**PAGE TEXT**
New diagnostic findings after CGA mainly included infection (four patients with urinary tract infection and two patients with respiratory infection) and fall-related fractures, including vertebral, costal and femur fractures. In the geriatric rehabilitation indication group, the advice given to the elderly care physician concerned management of somatic problems in 75% of cases, e.g. vitamin supplements or treatment of infection or osteoporosis, and often on pain management and drug dosage adjustment. None of the 24 patients with an indication for geriatric rehabilitation were readmitted to the emergency department within two weeks after referral to the rehabilitation facility.


We studied the added value of a geriatric assessment in hospital prior to geriatric rehabilitation care. The main finding is that a fourth of all patients referred by their GP for geriatric rehabilitation required hospital admission. Thus, geriatric evaluation prior to referral for geriatric rehabilitation is essential to rule out the need for hospital care. Next, our study shows that the assessment results in important diagnostic findings and useful recommendations for the elderly care physician in the geriatric rehabilitation facility, mostly concerning somatic problems and medication adjustments.
As this specific trajectory to geriatric rehabilitation is based on national legislation, our results cannot be compared with international findings. Also, as far as we know, no previous evaluations in the Netherlands have taken place on this specific issue, namely the community dwelling patients referred by their GP. However, our findings are in line with the expectations of the NVKG,3 who stated that this geriatric evaluation is necessary to select patients in need of clinical care. 
As the assessment is performed in hospital, extensive and faster options for diagnostics are available compared with an evaluation in a care facility. It results in appropriate clinical treatment for patients with underlying acute illness. Admission to a care facility will, in all likelihood, cause a delay in treatment. Moreover, none of the patients were readmitted to hospital after referral to a geriatric rehabilitation care facility, which is consistent with prior studies in which a geriatric assessment adequately selects patients with a high risk of readmission.14,15
In two cases direct admission for rehabilitation care was not possible because no beds were available in a geriatric rehabilitation facility. It shows that beds are sometimes available to a limited extent resulting in unnecessary hospital admissions, which leads to additional healthcare costs. 
A major strength of the study is that a fixed regional protocol was used to select and refer community dwelling patients to geriatric rehabilitation care, which enabled us to include all patients of our region in the study period.

**WHAT YOU WILL DO**
Answer these questions from the text on geriatric assessment:
(a) Of the patients with an indication for geriatric rehabilitation, how many were readmitted to the emergency department within two weeks after referral?
(b) What share of all patients referred by their GP for geriatric rehabilitation required hospital admission?
(c) In how many cases was direct admission for rehabilitation care not possible because no beds were available?
The records are separate material and have no connection to the text on geriatric assessment.

**RECORDS SHOWN**

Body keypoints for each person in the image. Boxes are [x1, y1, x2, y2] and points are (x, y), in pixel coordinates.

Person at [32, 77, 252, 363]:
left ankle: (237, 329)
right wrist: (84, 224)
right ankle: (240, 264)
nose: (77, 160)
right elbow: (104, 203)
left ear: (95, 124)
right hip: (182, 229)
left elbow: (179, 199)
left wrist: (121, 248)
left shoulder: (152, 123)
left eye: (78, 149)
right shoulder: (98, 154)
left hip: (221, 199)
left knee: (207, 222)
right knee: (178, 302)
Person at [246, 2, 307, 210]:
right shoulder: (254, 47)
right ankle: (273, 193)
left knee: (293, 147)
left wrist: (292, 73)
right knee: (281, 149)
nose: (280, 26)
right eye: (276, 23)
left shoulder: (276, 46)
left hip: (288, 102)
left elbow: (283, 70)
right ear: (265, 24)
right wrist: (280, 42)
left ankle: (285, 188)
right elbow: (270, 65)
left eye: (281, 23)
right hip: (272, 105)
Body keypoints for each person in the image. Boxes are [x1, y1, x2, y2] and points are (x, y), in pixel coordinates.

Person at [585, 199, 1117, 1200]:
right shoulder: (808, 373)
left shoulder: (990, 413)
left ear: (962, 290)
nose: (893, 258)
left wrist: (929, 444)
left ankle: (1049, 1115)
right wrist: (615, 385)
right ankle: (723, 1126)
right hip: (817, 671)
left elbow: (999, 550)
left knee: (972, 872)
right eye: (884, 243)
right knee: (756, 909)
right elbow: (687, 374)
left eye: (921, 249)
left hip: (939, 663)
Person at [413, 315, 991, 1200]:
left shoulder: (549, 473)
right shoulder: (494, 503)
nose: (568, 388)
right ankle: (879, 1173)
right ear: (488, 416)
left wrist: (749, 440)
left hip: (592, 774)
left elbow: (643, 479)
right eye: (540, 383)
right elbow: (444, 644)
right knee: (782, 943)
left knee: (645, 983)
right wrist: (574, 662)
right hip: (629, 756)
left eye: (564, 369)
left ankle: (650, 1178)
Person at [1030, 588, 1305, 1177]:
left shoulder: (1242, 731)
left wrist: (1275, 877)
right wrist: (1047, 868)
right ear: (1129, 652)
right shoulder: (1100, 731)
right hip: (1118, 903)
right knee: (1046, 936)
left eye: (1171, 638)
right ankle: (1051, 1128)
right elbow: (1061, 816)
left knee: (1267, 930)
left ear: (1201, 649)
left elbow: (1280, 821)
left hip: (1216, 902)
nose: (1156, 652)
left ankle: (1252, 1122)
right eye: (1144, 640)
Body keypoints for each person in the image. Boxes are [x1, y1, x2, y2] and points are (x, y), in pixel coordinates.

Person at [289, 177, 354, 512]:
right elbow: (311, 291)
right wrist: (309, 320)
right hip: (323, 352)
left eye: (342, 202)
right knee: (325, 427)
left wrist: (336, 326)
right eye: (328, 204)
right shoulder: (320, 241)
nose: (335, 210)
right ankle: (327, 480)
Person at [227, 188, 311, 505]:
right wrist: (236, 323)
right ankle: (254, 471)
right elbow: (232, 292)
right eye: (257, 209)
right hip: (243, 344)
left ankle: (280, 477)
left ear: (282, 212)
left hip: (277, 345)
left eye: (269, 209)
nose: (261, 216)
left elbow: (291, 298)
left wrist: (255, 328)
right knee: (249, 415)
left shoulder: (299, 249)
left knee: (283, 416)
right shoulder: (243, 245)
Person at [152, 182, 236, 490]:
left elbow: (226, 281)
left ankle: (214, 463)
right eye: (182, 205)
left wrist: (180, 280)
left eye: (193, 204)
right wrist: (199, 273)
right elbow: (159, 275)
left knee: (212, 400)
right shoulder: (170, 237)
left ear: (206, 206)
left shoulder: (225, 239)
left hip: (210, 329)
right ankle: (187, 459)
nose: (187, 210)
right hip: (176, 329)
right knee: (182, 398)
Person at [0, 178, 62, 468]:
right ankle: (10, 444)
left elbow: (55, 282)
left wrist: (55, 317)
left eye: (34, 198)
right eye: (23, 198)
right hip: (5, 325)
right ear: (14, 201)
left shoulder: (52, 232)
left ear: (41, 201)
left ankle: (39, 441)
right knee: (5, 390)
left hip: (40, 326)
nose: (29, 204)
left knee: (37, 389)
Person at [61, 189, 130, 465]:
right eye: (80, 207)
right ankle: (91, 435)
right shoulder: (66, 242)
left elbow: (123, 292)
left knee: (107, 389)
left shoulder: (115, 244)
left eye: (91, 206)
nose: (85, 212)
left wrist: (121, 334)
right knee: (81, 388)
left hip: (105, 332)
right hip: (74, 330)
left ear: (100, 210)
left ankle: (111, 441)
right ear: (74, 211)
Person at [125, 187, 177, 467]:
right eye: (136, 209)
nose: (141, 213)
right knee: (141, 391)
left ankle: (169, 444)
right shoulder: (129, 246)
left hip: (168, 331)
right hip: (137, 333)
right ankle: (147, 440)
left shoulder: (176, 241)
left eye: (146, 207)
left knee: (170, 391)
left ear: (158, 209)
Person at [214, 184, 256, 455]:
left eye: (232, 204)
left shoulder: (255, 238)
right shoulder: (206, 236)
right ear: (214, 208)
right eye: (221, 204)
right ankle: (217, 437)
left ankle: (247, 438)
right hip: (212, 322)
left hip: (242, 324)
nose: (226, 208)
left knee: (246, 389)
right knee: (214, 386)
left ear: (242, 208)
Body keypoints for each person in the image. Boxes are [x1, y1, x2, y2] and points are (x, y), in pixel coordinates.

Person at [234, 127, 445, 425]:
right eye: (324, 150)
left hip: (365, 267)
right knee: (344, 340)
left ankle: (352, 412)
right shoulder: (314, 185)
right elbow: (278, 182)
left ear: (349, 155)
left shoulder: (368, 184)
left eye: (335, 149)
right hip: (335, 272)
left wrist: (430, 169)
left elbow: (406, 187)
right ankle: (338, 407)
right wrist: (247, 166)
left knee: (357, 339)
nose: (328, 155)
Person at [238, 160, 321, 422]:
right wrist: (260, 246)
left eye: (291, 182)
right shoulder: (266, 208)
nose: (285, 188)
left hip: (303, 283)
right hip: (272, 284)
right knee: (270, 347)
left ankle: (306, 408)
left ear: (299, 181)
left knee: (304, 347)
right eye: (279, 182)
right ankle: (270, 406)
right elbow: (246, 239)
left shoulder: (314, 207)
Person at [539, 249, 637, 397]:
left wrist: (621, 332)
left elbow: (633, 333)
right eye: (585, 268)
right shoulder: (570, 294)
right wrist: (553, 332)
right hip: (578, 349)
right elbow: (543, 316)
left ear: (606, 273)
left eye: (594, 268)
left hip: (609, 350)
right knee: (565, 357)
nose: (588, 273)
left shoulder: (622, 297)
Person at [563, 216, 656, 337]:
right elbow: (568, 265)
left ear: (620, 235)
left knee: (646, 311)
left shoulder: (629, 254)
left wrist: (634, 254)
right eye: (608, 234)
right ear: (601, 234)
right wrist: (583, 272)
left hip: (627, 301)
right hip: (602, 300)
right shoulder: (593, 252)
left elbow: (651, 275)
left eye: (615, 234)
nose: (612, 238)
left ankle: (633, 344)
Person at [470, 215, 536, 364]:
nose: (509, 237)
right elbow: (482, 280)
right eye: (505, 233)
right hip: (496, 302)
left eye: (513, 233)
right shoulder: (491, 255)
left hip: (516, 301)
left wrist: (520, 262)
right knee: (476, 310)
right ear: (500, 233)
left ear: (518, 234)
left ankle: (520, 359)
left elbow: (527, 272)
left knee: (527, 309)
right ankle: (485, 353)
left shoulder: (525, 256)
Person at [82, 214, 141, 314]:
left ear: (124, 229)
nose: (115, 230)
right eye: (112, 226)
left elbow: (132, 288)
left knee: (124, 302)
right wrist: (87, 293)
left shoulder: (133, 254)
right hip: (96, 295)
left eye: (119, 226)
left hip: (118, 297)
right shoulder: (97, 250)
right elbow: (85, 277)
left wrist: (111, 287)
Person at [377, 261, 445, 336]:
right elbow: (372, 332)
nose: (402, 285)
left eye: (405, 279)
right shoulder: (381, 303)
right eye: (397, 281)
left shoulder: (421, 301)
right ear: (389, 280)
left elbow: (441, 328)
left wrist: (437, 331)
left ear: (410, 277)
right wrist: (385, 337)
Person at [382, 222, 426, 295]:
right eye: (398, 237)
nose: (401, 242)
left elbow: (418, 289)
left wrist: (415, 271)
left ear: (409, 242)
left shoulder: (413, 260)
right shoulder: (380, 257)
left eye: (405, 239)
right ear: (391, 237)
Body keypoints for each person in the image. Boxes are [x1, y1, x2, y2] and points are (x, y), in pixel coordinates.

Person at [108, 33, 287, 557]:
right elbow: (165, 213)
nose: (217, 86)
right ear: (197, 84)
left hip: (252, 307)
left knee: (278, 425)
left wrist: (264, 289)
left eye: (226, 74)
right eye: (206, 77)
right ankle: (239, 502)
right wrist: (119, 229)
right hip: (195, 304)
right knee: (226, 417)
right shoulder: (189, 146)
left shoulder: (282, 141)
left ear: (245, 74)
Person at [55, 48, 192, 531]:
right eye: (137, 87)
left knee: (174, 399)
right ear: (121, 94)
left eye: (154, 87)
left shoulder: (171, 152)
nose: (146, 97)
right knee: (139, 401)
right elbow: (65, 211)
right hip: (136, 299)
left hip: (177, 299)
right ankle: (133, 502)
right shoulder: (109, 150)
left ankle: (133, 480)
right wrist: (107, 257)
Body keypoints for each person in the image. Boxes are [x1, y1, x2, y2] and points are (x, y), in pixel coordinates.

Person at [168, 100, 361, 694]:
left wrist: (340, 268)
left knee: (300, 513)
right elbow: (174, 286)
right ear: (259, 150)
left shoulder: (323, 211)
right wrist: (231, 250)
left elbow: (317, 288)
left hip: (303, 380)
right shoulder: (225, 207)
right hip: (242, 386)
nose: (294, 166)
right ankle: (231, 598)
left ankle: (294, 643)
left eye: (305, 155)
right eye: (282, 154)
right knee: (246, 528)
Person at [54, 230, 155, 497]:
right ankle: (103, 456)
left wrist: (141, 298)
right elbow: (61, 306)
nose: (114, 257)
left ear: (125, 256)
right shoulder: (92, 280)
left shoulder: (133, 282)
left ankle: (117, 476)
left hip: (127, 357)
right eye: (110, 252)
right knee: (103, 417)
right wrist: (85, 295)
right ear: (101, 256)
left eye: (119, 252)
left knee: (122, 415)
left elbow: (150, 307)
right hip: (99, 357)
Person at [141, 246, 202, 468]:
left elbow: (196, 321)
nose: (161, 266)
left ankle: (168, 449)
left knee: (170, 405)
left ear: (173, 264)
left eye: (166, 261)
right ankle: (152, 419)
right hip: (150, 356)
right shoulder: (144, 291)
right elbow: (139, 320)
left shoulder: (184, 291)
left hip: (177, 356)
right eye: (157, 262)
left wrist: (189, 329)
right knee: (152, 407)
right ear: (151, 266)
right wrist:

**EXERCISE ANSWER**
(a) None of the 24 patients were readmitted.
(b) A fourth of them required hospital admission.
(c) Two cases.